Alas, our invasion of Iraq has not aided us in the war on terrorism. Our occupation of Iraq is likely to create, as Egyptian President Mubarak predicted, "a hundred Bin Ladins."

Reversing the present deteriorating situation will require skill, diplomacy and a humble appreciation of the complexities of Iraq. It will require avoiding 15-second simplicities about good versus evil. It will require America regaining credibility in the Arab world by ensuring that all aspects of the "Road Map" are adhered to, not just lecturing the Palestinians while looking the other way as Israeli settlements expand.

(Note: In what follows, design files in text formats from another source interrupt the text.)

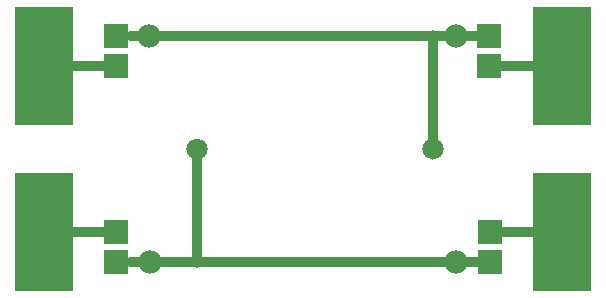
<source format=gtl>
G04 MADE WITH FRITZING*
G04 WWW.FRITZING.ORG*
G04 DOUBLE SIDED*
G04 HOLES PLATED*
G04 CONTOUR ON CENTER OF CONTOUR VECTOR*
%ASAXBY*%
%FSLAX23Y23*%
%MOIN*%
%OFA0B0*%
%SFA1.0B1.0*%
%ADD10C,0.071181*%
%ADD11C,0.039370*%
%ADD12C,0.078000*%
%ADD13R,0.196850X0.393701*%
%ADD14R,0.078740X0.078740*%
%ADD15C,0.032000*%
%LNCOPPER1*%
G90*
G70*
G54D10*
X632Y550D03*
X1419Y550D03*
X632Y550D03*
X1419Y550D03*
G54D11*
X1419Y928D03*
X632Y175D03*
G54D12*
X472Y928D03*
X473Y175D03*
X1495Y928D03*
X1495Y175D03*
G54D13*
X1848Y275D03*
X1848Y827D03*
X121Y828D03*
X121Y275D03*
G54D14*
X1606Y928D03*
X1606Y828D03*
X1607Y175D03*
X1607Y275D03*
X362Y275D03*
X362Y175D03*
X362Y828D03*
X362Y928D03*
G54D15*
X319Y828D02*
X214Y828D01*
D02*
X320Y275D02*
X214Y275D01*
D02*
X1756Y827D02*
X1649Y828D01*
D02*
X1756Y275D02*
X1649Y275D01*
D02*
X436Y928D02*
X410Y928D01*
D02*
X1400Y928D02*
X502Y928D01*
D02*
X1438Y928D02*
X1465Y928D01*
D02*
X1525Y928D02*
X1563Y928D01*
D02*
X437Y175D02*
X410Y175D01*
D02*
X613Y175D02*
X503Y175D01*
D02*
X651Y175D02*
X1465Y175D01*
D02*
X1525Y175D02*
X1564Y175D01*
D02*
X632Y194D02*
X632Y513D01*
D02*
X1419Y909D02*
X1419Y587D01*
G04 End of Copper1*
M02*
</source>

The war on terrorism, the subject of 9/11, will only be won if we listen more to foreign leaders and populaces, and if we put national interest over the often parochial views of interest groups on foreign policy. We must understand that much Arab and Muslim resentment is not against the U.S., but our policies. In an election year maintaining a balanced policy is likely to be difficult, but not impossible. Paradoxically, the more we focus on "terrorism" as a virus rather than related to complex conditions in the Middle East and resentment over U.S. policy - the more we are likely to lose our "war on terrorism."

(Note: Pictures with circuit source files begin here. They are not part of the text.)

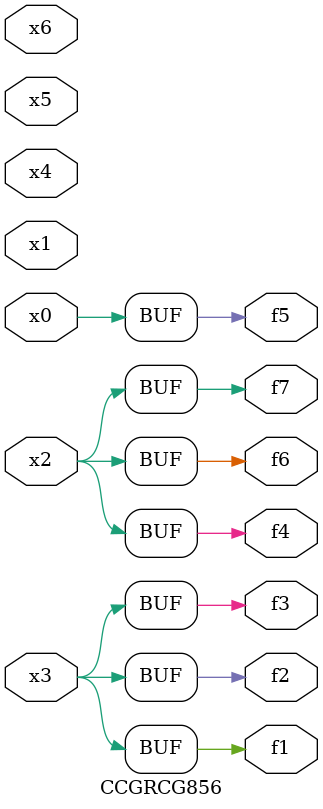
<source format=v>
module CCGRCG856(
	input x0, x1, x2, x3, x4, x5, x6,
	output f1, f2, f3, f4, f5, f6, f7
);
	assign f1 = x3;
	assign f2 = x3;
	assign f3 = x3;
	assign f4 = x2;
	assign f5 = x0;
	assign f6 = x2;
	assign f7 = x2;
endmodule

</source>
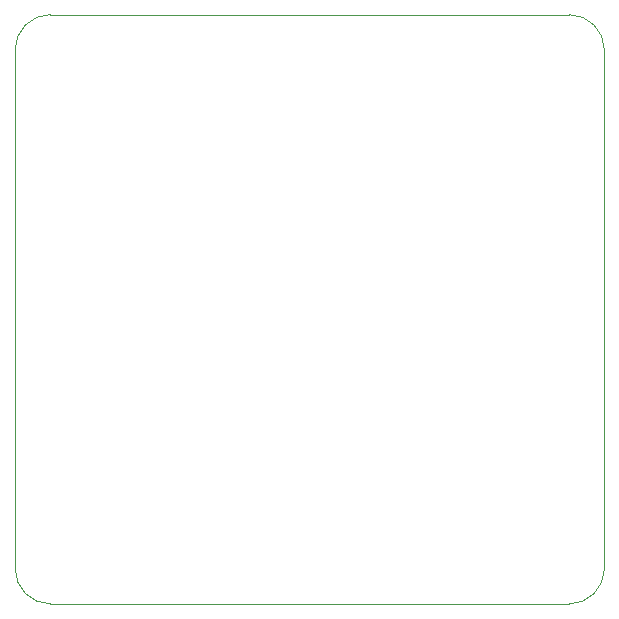
<source format=gm1>
G04 #@! TF.GenerationSoftware,KiCad,Pcbnew,8.0.0*
G04 #@! TF.CreationDate,2024-03-25T07:30:18-04:00*
G04 #@! TF.ProjectId,_Sub_HW_Qcopter,5f537562-5f48-4575-9f51-636f70746572,rev?*
G04 #@! TF.SameCoordinates,PX9157080PYf23bb80*
G04 #@! TF.FileFunction,Profile,NP*
%FSLAX46Y46*%
G04 Gerber Fmt 4.6, Leading zero omitted, Abs format (unit mm)*
G04 Created by KiCad (PCBNEW 8.0.0) date 2024-03-25 07:30:18*
%MOMM*%
%LPD*%
G01*
G04 APERTURE LIST*
G04 #@! TA.AperFunction,Profile*
%ADD10C,0.050000*%
G04 #@! TD*
G04 APERTURE END LIST*
D10*
X0Y46900000D02*
G75*
G02*
X3000000Y49900000I3000000J0D01*
G01*
X0Y46900000D02*
X0Y3000000D01*
X46900000Y49900000D02*
G75*
G02*
X49900000Y46900000I0J-3000000D01*
G01*
X3000000Y49900000D02*
X46900000Y49900000D01*
X49900000Y3000000D02*
G75*
G02*
X46900000Y0I-3000000J0D01*
G01*
X3000000Y0D02*
G75*
G02*
X0Y3000000I0J3000000D01*
G01*
X49900000Y46900000D02*
X49900000Y3000000D01*
X46900000Y0D02*
X3000000Y0D01*
M02*

</source>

Editor's Note: What Steve didn't say in the article was that he spent much of the Spring preparing for daughter Katie's wedding, which joyously linked Palestinian, Jewish, Christian and Muslim families. About two hundred people, including 70 family members attended the June wedding in Tolchester, Maryland. Katie's maternal grandfather is Muslim, grandmother Christian Arab. Groom Adam Abel's father and mother are Jewish and his stepmother is Palestinian/American. Steve says the wedding "was all about making love, not war." The newlyweds are living in Brooklyn. Katie will perform her award-winning one-woman play "Isite" this month at the Middle East Center at CUNY. It is about identity and living between two different worlds.